ABOUT THIS EXERCISE:
Below is a listing; retype exactly the lines between the one containing "X0227200Y0181176D03*" and the one containing "X003636Y018570D01*", inclusive, minus the pictures.

RECORDS PROVIDED:
──────────────────────────────
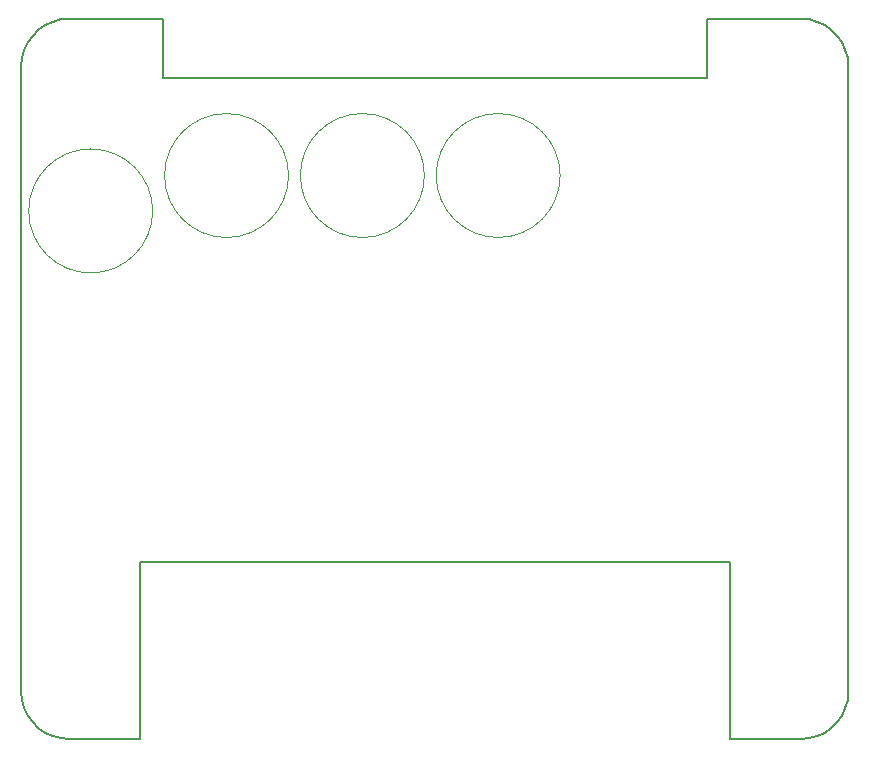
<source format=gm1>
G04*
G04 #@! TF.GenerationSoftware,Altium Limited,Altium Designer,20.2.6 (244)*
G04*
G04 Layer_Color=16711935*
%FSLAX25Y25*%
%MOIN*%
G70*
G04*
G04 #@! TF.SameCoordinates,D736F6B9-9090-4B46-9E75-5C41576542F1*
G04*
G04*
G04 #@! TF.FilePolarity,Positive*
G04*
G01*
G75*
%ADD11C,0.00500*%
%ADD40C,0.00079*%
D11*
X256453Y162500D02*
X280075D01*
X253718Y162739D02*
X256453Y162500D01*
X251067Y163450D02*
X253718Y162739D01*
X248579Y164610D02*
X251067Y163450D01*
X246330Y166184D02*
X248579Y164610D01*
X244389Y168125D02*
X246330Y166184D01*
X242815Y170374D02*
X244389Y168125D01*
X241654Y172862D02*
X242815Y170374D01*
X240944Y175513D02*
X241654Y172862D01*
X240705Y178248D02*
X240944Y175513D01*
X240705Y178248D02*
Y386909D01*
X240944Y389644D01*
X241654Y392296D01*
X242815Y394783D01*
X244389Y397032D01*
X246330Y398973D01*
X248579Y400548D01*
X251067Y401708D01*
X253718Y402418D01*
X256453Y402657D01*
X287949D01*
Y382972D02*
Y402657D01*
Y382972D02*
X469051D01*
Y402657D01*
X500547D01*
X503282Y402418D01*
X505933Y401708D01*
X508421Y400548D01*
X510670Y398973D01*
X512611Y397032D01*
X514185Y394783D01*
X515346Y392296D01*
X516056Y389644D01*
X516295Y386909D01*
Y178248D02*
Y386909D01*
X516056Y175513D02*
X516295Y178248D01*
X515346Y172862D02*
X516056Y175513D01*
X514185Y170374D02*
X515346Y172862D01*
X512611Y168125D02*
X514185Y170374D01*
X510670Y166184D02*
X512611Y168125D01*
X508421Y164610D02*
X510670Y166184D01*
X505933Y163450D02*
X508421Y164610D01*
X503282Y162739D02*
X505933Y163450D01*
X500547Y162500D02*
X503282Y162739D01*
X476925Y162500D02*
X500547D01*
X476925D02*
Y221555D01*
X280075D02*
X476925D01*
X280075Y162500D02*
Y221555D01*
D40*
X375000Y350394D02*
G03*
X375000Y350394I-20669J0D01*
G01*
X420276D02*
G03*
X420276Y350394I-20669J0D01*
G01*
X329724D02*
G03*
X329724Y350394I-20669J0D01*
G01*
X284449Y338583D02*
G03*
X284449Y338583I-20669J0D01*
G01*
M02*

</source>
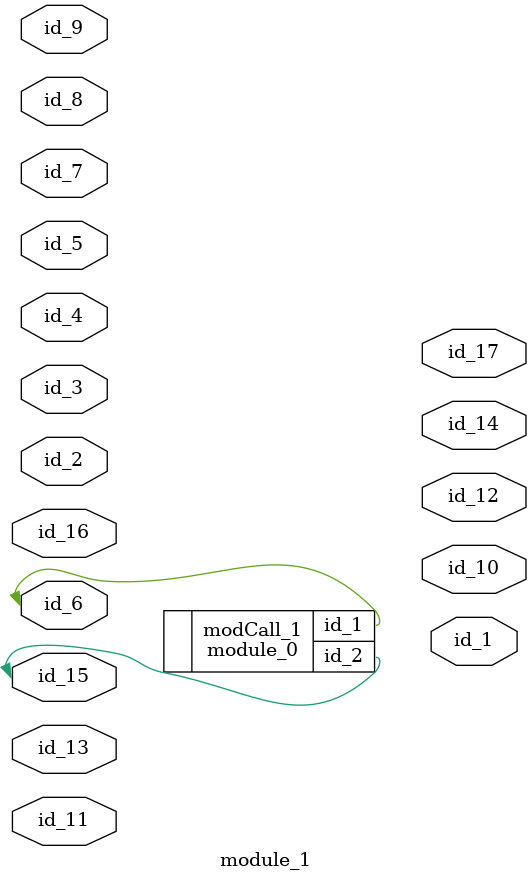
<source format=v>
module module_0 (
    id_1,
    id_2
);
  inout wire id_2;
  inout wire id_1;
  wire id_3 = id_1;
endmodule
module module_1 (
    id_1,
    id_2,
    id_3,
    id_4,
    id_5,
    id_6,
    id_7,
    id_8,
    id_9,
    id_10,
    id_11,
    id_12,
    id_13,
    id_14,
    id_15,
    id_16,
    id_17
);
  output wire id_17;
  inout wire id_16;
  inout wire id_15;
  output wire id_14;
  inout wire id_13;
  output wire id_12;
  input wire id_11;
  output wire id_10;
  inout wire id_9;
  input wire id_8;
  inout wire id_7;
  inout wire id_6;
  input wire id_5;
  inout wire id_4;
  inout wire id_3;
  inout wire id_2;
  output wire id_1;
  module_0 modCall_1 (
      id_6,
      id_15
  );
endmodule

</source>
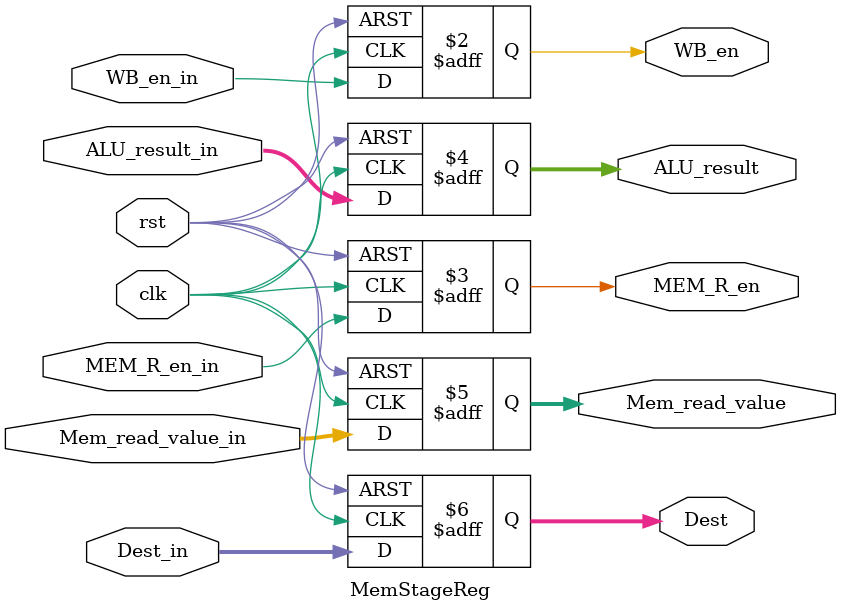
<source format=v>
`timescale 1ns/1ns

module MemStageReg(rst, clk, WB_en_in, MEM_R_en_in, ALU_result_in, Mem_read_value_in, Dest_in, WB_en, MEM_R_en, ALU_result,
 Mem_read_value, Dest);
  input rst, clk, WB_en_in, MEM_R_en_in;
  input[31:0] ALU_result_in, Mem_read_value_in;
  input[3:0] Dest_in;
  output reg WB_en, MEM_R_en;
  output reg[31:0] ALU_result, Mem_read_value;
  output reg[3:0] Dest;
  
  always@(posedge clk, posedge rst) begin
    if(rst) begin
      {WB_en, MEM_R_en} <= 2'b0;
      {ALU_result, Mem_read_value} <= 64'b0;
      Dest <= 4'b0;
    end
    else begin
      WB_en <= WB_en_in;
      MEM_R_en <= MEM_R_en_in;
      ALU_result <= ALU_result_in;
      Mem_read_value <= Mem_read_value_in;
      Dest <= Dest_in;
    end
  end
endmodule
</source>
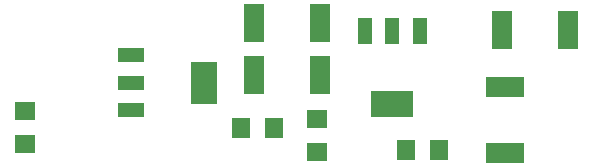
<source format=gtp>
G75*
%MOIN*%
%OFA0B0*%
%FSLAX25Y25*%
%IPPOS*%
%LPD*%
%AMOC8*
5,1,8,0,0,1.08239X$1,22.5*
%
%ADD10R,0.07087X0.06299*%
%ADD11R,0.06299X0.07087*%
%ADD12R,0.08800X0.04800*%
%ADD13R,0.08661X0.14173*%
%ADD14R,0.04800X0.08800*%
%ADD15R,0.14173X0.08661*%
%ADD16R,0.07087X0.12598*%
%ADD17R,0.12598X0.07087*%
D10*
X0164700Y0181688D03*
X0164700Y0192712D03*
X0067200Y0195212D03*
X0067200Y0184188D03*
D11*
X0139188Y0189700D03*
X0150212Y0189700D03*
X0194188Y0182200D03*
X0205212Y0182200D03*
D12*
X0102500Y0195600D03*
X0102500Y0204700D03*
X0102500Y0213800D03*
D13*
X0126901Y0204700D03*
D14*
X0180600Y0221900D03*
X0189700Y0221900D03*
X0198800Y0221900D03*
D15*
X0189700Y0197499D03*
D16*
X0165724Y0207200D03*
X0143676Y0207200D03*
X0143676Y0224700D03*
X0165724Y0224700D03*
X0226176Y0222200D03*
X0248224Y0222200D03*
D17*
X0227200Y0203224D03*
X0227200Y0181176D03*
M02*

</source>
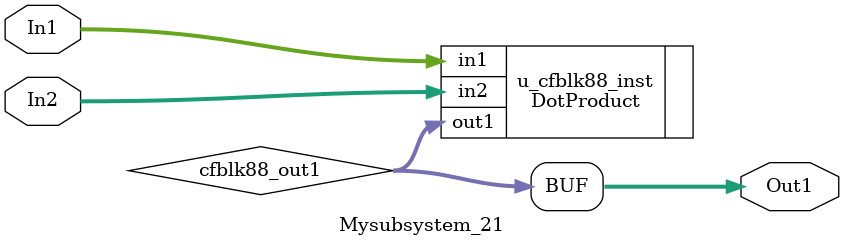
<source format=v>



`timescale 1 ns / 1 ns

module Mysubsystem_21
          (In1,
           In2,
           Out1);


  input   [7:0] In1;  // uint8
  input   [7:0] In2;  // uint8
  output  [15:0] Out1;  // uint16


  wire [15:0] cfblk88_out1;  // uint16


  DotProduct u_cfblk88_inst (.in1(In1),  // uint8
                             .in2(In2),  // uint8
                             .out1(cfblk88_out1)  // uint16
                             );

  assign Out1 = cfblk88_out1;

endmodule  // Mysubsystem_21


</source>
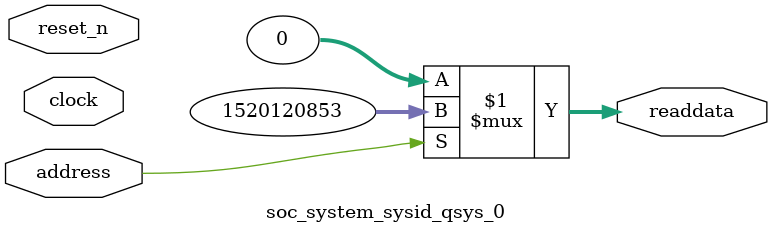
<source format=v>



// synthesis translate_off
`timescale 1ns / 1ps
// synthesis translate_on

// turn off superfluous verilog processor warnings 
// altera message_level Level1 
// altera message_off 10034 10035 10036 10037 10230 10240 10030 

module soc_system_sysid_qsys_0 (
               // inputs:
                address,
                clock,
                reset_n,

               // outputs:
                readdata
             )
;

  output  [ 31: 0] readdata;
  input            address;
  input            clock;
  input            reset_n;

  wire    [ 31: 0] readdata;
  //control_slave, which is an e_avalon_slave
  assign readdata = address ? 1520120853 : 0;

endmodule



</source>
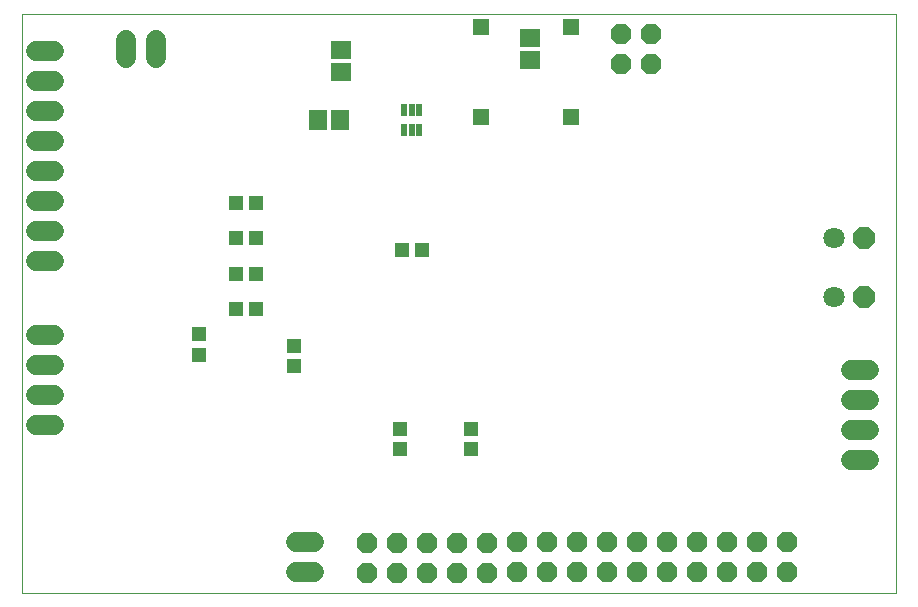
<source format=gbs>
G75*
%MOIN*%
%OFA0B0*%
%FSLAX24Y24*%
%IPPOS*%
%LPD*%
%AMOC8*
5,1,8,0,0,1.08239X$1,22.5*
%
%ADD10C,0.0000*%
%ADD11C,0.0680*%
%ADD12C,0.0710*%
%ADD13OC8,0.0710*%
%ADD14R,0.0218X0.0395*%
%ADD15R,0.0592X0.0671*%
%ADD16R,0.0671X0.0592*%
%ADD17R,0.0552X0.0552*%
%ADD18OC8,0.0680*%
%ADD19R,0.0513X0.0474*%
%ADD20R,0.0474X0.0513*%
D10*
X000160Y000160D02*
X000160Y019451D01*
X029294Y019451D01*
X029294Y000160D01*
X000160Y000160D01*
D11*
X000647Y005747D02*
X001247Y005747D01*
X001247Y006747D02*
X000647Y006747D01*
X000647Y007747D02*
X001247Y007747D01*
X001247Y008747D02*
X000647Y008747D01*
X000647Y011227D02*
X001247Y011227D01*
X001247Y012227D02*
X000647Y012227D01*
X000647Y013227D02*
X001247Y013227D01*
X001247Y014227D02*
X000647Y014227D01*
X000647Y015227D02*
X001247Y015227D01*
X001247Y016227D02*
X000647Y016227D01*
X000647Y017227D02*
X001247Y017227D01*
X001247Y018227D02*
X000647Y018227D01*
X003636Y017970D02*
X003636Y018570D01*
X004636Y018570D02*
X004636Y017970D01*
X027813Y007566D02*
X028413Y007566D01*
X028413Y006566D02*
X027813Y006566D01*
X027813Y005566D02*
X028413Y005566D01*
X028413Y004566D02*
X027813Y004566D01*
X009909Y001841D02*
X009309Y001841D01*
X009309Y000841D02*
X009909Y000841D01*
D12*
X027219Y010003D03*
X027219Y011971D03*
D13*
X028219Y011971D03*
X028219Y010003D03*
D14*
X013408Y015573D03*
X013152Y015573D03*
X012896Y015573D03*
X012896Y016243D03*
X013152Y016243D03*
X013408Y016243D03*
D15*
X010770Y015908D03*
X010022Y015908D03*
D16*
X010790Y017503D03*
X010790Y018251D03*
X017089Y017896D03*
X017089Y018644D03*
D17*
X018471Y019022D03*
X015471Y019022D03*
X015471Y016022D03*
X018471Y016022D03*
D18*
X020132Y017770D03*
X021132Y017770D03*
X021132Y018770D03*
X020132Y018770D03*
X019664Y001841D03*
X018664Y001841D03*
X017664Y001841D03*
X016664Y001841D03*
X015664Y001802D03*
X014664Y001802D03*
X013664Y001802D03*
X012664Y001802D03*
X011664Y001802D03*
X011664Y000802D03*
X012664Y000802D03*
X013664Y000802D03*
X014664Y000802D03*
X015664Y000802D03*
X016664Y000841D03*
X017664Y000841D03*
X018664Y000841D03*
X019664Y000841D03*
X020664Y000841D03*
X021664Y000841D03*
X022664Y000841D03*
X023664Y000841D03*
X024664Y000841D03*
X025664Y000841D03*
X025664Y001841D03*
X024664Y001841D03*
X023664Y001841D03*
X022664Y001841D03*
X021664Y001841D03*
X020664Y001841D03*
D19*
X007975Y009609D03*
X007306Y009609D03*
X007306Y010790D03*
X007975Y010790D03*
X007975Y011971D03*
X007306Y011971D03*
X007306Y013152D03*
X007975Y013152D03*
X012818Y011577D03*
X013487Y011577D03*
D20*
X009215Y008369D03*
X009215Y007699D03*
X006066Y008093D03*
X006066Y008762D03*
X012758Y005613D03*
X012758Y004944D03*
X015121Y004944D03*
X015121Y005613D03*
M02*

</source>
──────────────────────────────
TASK RESULT:
X0227200Y0181176D03*
M02*

</source>
<source format=v>



`timescale 1 ns / 1 ns

module Mysubsystem_21
          (In1,
           In2,
           Out1);


  input   [7:0] In1;  // uint8
  input   [7:0] In2;  // uint8
  output  [15:0] Out1;  // uint16


  wire [15:0] cfblk88_out1;  // uint16


  DotProduct u_cfblk88_inst (.in1(In1),  // uint8
                             .in2(In2),  // uint8
                             .out1(cfblk88_out1)  // uint16
                             );

  assign Out1 = cfblk88_out1;

endmodule  // Mysubsystem_21


</source>
<source format=v>



// synthesis translate_off
`timescale 1ns / 1ps
// synthesis translate_on

// turn off superfluous verilog processor warnings 
// altera message_level Level1 
// altera message_off 10034 10035 10036 10037 10230 10240 10030 

module soc_system_sysid_qsys_0 (
               // inputs:
                address,
                clock,
                reset_n,

               // outputs:
                readdata
             )
;

  output  [ 31: 0] readdata;
  input            address;
  input            clock;
  input            reset_n;

  wire    [ 31: 0] readdata;
  //control_slave, which is an e_avalon_slave
  assign readdata = address ? 1520120853 : 0;

endmodule



</source>
<source format=gbs>
G75*
%MOIN*%
%OFA0B0*%
%FSLAX24Y24*%
%IPPOS*%
%LPD*%
%AMOC8*
5,1,8,0,0,1.08239X$1,22.5*
%
%ADD10C,0.0000*%
%ADD11C,0.0680*%
%ADD12C,0.0710*%
%ADD13OC8,0.0710*%
%ADD14R,0.0218X0.0395*%
%ADD15R,0.0592X0.0671*%
%ADD16R,0.0671X0.0592*%
%ADD17R,0.0552X0.0552*%
%ADD18OC8,0.0680*%
%ADD19R,0.0513X0.0474*%
%ADD20R,0.0474X0.0513*%
D10*
X000160Y000160D02*
X000160Y019451D01*
X029294Y019451D01*
X029294Y000160D01*
X000160Y000160D01*
D11*
X000647Y005747D02*
X001247Y005747D01*
X001247Y006747D02*
X000647Y006747D01*
X000647Y007747D02*
X001247Y007747D01*
X001247Y008747D02*
X000647Y008747D01*
X000647Y011227D02*
X001247Y011227D01*
X001247Y012227D02*
X000647Y012227D01*
X000647Y013227D02*
X001247Y013227D01*
X001247Y014227D02*
X000647Y014227D01*
X000647Y015227D02*
X001247Y015227D01*
X001247Y016227D02*
X000647Y016227D01*
X000647Y017227D02*
X001247Y017227D01*
X001247Y018227D02*
X000647Y018227D01*
X003636Y017970D02*
X003636Y018570D01*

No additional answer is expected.